Do some pre-processing before we carefully look at it.

In [None]:
# create empty utility matrix
utility = np.zeros(shape=(noUsers,noMovies))

# store movieIds as indices to use in utility matrix
movieIds = {}
midi = 0
for value in ratings['movieId'].unique():
    movieIds[value]=midi
    midi = midi + 1

# populate utility matrix
for index, line in ratings.iterrows():
    uid = int(line['userId'])-1
    mid = movieIds[line['movieId']]
    rating = line['rating']
    utility[uid,mid]=rating

- utility: The original user-item unitily matrix.
- U: The user feature matrix.
- V: The item feature matrix.

Now let's do the matrix factorisation with `scikit-learn`:

In [None]:
decomposition = NMF(n_components=50, init='random', random_state=0, max_iter=500)
U = decomposition.fit_transform(utility)
V_T = decomposition.components_

In the matrix `U`: 
- Each row represents a user.
- Each column represents a latent feature.
- Elements of \(U\) indicate the association strength between users and latent features.
- In our case, latent features might include genres or themes like action, romance, or sci-fi.

In the matrix `V`
- Each row represents a latent feature.
- Each column represents an item.
- Elements of \(V\) indicate how strongly an item is associated with each latent feature.
- This helps in understanding what characteristics of items appeal to users.

In [None]:
print('Shape of U (#reviewers x #latent factors): ', np.shape(U))
print('Shape of V_T (#latent factors x #movies): ', np.shape(V_T))
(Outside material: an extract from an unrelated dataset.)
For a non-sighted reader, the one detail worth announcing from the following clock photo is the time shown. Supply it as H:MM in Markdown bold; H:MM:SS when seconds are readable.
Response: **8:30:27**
Now we can calculate $M'$ and compare how close `M'` and `M`

In [None]:
M_ = np.dot(U, V_T)
print(np.shape(M_))

We can see how more dimensions provide a closer approximation of the original matrix:

In [None]:
# Please be patient, this code is very slow (how slow depending on the max_iter and n_comp).
# You can try some small values on range() or max_iter
for n_comp in range(20,100,10):
    decomposition = NMF(n_components=n_comp, init='random', random_state=1, max_iter=200)
    U = decomposition.fit_transform(utility)
    V_T = decomposition.components_
    M_ = np.dot(U, V_T)
    
    # calculate difference between both matrices
    diff = utility-M_
    print(f"for {n_comp} components,\tdifference was {np.sum(diff)}")
    
print("Completed!") # this will run for a while, up to a minute or two.


more reading here: https://scikit-learn.org/stable/modules/generated/sklearn.decomposition.NMF.html

What do you see? is the difference between matrixes getting larger or smaller? is that good?

## Open Questions: Can you store all `diff` and plot a figure, the number of components vs diff, and observe the pattern?